● **EXERCISE**
If a line below holds the word "internet", count it; then say how many such lines there are and nothing else.

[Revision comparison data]
+ + + +

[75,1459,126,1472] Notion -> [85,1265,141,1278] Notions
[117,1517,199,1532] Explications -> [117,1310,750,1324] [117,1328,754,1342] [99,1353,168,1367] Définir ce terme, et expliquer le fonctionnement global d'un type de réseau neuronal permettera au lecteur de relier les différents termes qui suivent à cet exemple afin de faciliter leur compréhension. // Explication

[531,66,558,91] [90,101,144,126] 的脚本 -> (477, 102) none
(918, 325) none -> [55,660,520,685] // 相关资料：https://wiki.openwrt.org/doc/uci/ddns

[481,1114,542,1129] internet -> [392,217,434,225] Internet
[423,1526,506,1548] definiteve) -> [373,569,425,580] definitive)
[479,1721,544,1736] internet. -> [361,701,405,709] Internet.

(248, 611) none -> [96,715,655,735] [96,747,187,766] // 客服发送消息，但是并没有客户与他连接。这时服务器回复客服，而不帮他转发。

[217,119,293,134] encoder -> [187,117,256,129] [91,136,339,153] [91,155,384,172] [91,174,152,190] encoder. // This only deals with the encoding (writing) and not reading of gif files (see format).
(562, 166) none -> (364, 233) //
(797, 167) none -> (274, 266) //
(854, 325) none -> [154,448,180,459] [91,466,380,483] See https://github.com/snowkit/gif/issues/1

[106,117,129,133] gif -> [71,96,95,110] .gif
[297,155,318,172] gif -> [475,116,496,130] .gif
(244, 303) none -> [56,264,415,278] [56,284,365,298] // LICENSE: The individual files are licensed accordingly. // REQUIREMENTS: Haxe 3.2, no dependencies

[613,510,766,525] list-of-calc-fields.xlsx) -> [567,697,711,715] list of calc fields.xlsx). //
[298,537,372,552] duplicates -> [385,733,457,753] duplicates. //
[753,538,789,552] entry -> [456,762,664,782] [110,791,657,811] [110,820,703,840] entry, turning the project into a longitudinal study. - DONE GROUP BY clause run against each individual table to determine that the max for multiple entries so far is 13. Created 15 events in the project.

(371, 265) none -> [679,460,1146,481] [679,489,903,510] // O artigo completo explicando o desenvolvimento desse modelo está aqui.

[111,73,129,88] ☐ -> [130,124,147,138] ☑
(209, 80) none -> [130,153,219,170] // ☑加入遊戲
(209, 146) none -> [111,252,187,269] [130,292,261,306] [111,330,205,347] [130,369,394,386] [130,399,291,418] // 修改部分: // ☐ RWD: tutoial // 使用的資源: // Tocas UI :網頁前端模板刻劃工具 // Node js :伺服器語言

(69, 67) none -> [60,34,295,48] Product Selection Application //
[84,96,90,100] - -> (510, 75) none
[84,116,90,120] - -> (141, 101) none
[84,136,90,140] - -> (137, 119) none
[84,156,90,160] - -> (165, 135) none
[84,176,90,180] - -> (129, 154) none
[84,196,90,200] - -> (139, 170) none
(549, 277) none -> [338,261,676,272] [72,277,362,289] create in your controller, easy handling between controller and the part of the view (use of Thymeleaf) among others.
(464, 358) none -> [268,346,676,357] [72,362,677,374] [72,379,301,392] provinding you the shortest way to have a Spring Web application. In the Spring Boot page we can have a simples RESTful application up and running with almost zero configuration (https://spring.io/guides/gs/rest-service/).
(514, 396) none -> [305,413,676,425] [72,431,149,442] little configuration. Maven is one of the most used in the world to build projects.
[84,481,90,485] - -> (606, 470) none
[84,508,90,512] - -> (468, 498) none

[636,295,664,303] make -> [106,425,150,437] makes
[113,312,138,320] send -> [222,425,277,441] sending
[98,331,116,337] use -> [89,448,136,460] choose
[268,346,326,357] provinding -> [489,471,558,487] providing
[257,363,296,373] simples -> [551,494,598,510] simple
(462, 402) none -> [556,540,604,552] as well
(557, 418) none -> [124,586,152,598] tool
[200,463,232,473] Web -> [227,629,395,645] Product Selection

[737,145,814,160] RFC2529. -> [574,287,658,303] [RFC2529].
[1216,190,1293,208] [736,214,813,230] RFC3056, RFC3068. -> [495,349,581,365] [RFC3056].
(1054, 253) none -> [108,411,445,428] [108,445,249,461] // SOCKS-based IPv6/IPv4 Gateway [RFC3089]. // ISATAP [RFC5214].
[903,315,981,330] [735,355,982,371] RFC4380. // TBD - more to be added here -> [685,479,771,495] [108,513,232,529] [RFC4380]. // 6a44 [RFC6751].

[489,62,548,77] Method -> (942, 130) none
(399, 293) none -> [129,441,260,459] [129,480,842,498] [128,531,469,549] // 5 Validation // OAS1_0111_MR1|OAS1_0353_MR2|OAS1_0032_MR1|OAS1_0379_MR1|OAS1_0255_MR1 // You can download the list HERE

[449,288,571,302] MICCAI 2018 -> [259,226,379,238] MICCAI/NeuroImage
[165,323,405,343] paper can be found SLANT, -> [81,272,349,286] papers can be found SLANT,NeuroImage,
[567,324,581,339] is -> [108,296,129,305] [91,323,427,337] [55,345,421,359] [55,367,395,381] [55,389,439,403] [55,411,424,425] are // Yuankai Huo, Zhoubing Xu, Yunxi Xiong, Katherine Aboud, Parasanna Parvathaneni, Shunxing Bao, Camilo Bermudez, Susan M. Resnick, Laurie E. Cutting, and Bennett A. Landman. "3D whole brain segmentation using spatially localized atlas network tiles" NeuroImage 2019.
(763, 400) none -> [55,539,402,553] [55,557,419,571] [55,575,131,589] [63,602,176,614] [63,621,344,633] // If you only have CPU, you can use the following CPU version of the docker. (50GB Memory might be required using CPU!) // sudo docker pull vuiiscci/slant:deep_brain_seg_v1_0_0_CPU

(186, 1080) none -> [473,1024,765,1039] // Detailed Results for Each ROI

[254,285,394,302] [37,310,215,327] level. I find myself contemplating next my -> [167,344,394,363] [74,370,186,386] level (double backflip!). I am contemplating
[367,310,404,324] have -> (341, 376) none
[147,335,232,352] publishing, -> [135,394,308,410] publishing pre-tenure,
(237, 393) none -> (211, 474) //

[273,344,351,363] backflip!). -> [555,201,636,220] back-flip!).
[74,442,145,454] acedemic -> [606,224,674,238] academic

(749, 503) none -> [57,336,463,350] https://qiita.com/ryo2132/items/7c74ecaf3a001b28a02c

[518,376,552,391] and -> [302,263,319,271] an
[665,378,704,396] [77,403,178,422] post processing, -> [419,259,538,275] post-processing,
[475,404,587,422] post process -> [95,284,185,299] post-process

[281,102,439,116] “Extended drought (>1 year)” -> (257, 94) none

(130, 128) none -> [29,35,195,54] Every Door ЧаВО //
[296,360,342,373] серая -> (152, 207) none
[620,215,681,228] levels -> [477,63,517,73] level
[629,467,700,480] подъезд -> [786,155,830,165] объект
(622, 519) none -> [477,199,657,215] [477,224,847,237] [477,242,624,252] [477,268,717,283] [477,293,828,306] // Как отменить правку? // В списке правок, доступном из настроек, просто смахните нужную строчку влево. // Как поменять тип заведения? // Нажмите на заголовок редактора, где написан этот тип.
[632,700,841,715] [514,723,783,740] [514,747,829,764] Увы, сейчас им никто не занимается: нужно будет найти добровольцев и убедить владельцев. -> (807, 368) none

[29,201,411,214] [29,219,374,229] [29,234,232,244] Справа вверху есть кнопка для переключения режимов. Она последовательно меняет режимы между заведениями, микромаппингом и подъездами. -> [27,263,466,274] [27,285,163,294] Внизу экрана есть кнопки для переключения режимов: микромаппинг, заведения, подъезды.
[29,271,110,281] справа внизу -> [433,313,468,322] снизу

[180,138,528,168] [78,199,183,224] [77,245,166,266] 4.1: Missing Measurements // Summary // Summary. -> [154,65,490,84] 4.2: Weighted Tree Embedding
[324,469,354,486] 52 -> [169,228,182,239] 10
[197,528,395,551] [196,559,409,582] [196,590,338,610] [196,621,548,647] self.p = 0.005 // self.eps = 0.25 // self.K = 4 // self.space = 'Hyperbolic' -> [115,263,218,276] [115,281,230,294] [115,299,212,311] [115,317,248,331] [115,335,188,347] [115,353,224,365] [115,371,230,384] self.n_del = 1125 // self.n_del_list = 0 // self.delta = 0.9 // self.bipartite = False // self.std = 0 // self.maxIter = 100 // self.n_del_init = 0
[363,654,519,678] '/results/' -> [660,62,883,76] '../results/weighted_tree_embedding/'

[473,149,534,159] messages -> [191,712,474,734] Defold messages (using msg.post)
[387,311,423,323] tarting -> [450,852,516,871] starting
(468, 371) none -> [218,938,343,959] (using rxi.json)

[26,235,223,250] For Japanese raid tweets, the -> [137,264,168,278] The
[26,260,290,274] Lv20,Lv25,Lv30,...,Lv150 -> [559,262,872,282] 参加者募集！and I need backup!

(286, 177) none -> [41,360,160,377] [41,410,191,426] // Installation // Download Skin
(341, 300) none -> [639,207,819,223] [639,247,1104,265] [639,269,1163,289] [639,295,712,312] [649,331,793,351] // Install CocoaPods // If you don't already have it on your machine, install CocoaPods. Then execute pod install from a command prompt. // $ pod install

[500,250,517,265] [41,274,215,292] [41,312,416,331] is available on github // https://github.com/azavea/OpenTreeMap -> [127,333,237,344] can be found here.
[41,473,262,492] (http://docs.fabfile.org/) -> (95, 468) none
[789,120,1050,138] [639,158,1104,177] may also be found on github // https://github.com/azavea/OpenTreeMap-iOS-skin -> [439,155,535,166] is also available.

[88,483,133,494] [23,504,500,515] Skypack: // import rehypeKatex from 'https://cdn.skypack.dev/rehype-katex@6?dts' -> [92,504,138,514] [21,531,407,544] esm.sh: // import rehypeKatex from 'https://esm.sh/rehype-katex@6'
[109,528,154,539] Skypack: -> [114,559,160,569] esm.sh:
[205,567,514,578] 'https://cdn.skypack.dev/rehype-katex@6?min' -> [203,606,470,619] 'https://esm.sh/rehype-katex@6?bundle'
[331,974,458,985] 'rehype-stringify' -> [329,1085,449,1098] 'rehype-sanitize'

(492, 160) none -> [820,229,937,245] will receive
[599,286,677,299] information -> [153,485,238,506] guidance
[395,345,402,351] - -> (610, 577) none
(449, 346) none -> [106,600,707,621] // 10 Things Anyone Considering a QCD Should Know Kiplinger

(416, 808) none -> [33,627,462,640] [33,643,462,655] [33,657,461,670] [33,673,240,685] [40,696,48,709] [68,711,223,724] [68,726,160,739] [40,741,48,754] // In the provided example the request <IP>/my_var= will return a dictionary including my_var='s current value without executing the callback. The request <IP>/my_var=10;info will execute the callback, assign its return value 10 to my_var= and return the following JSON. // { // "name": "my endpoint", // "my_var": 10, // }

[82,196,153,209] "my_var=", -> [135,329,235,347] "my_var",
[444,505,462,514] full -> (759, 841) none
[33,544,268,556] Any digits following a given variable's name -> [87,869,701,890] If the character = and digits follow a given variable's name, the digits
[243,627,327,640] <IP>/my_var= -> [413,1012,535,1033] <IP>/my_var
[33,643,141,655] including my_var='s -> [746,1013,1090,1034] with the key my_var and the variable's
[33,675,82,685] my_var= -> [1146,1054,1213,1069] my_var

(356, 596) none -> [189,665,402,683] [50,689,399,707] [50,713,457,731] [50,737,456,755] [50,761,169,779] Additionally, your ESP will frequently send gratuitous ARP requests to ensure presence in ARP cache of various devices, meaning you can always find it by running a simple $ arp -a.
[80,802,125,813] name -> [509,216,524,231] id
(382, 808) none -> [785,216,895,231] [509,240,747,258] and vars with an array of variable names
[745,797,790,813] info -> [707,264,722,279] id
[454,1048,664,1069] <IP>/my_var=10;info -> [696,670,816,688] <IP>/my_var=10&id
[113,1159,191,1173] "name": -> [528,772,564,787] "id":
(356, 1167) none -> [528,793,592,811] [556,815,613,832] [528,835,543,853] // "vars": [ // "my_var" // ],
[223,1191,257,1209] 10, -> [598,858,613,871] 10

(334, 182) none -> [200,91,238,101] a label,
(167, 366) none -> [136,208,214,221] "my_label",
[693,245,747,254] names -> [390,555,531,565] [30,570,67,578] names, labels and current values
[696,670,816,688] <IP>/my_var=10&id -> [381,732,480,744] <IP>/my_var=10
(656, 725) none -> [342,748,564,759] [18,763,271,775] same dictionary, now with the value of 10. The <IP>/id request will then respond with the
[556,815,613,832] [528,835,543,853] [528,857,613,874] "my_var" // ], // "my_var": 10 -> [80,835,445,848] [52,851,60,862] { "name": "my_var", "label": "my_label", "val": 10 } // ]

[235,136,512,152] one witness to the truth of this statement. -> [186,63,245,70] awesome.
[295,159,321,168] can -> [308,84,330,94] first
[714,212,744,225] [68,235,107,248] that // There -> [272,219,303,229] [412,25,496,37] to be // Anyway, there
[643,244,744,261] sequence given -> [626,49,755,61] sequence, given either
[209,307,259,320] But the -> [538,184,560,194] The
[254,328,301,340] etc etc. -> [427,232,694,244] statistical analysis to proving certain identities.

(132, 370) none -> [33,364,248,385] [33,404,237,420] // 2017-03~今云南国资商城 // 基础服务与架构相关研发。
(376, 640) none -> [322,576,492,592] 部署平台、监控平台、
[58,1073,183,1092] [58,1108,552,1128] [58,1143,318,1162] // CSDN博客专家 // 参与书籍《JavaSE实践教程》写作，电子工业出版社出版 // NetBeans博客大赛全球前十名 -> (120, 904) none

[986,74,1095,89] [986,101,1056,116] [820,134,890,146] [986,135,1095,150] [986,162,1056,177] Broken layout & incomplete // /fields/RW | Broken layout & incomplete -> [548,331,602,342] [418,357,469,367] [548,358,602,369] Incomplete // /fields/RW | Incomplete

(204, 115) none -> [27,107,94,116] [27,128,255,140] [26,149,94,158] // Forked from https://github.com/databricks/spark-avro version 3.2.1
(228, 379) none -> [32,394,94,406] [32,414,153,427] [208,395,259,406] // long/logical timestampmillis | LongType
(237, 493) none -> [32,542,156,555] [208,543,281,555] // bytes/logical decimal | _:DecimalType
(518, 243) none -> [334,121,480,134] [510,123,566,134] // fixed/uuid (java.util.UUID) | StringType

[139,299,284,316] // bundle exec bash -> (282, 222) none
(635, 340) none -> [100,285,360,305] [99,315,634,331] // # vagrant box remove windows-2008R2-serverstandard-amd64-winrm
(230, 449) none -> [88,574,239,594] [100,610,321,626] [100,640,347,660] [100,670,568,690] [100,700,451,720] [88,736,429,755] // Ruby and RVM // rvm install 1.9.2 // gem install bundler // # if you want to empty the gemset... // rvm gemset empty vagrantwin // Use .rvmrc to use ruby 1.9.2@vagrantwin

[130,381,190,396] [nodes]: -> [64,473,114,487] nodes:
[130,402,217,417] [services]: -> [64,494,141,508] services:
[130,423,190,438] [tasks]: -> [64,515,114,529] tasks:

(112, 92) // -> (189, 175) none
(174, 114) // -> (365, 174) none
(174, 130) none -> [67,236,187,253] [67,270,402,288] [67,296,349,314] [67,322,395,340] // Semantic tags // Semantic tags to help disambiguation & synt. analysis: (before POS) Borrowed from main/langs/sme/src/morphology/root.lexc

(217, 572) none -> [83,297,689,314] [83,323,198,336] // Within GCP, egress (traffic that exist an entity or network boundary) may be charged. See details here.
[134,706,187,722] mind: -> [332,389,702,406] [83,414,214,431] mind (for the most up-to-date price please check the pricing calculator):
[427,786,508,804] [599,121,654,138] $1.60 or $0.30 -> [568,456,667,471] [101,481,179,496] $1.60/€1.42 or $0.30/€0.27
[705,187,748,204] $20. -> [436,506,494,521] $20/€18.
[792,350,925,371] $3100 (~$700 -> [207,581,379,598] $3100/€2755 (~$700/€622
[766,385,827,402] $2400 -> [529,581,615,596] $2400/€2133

+ + + +

● **REPLY**
2